Getting Under the Sensor's Skin: The Importance of Electrical Contact Characterization for Conductive Composite Elastomers

Abstract

Conductive elastomer composites can be used as flexible, lightweight, and inexpensive sensors, but they require ohmic electrical contacts to ensure readout consistency, and such contacts can suffer from hysteresis, non-ohmic behavior, and cyclic fatigue. This work investigates a common cause of non-ohmic conduction in such composite contacts, namely the thin insulating layer native to the surface of most silicone rubber composites that have been infused with multi-walled carbon nanotubes for piezoresistive sensing. Voltage sweep dc measurements of individual contacts on this surface layer behave as parallel head-to-tail diodes with asymmetric hysteresis.

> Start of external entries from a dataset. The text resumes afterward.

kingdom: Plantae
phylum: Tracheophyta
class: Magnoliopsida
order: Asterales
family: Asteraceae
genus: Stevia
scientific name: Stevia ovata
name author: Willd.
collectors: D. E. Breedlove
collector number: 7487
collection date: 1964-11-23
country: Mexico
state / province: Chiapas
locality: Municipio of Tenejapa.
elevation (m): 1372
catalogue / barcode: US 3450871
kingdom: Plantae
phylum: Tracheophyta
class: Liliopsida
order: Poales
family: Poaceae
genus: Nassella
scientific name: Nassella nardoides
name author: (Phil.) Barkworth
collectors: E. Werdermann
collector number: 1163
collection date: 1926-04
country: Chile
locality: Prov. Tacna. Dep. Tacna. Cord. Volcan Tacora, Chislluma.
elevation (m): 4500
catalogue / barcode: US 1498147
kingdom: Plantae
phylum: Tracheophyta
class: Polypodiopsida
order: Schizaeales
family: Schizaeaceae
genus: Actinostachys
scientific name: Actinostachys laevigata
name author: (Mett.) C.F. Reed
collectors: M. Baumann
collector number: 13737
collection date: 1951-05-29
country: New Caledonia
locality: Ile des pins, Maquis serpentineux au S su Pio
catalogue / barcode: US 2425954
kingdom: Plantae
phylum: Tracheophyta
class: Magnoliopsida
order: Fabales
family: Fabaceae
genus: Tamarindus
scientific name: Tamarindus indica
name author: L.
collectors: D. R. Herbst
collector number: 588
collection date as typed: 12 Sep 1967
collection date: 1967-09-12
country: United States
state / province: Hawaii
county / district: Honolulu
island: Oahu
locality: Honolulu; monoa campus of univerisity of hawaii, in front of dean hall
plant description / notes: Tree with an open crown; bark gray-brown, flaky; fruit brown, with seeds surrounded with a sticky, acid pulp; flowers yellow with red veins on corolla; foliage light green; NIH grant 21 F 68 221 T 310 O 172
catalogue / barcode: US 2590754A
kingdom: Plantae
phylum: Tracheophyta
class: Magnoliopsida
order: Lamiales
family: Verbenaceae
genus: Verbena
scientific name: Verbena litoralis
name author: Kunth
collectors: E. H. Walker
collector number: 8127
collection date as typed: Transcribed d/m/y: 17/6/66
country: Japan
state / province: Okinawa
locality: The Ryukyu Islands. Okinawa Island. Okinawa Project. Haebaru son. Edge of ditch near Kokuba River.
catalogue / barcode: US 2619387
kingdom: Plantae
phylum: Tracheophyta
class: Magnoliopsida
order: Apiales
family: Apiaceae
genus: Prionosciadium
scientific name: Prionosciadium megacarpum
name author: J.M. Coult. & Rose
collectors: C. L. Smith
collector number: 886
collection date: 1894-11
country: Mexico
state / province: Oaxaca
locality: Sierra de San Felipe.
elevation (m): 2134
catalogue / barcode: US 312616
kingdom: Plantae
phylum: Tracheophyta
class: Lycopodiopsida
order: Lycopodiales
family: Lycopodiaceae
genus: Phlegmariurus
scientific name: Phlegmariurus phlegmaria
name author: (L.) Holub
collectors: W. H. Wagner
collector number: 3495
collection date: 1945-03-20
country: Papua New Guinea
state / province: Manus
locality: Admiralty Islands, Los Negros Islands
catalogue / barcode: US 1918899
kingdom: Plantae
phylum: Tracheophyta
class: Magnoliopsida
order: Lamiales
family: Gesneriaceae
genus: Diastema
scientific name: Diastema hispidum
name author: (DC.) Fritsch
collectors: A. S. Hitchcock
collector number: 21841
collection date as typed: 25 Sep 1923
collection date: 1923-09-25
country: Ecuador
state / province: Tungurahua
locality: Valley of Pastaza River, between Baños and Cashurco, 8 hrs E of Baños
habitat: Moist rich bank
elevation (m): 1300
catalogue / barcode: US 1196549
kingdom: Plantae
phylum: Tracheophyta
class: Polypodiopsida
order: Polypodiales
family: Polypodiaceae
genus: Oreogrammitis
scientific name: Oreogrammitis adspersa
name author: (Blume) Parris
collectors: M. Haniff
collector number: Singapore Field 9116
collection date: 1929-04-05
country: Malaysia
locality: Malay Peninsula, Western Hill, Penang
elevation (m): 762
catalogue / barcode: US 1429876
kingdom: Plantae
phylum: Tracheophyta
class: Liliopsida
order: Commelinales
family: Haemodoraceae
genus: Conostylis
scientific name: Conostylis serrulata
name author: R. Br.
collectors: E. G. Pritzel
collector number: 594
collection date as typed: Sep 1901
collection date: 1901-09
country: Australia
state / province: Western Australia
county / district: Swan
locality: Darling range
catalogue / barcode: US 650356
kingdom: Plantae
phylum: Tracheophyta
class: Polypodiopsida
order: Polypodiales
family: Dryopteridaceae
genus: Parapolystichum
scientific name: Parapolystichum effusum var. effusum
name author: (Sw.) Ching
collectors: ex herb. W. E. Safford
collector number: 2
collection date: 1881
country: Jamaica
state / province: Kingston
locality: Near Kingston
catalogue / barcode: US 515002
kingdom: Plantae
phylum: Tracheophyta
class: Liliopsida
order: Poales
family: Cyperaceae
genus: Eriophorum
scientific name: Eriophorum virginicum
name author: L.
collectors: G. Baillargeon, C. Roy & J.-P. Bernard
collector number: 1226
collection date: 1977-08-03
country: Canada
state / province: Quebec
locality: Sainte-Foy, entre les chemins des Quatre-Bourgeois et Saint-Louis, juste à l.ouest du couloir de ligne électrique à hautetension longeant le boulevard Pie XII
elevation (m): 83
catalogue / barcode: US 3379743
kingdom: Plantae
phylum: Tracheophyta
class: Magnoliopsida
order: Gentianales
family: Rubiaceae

Frequency sweep ac measurements quantify the insulator thickness with a leaky capacitor model to be ∼1 µm, independent of nanotube concentration, much thicker than the apparent layer thickness as imaged with scanning electron microscopy. This analysis also confirms highly anisotropic bulk conduction, circa 100 times higher in-plane than cross-plane. To remove the surface layer, a simple surface abrasion is shown to achieve deep ohmic electrical contact to the elastomer bulk. A three-terminal method for verifying ohmic contacts is demonstrated and works even when all contacts are non-ohmic. This three-terminal method be easily applied to other conductive polymers for contact quality-testing.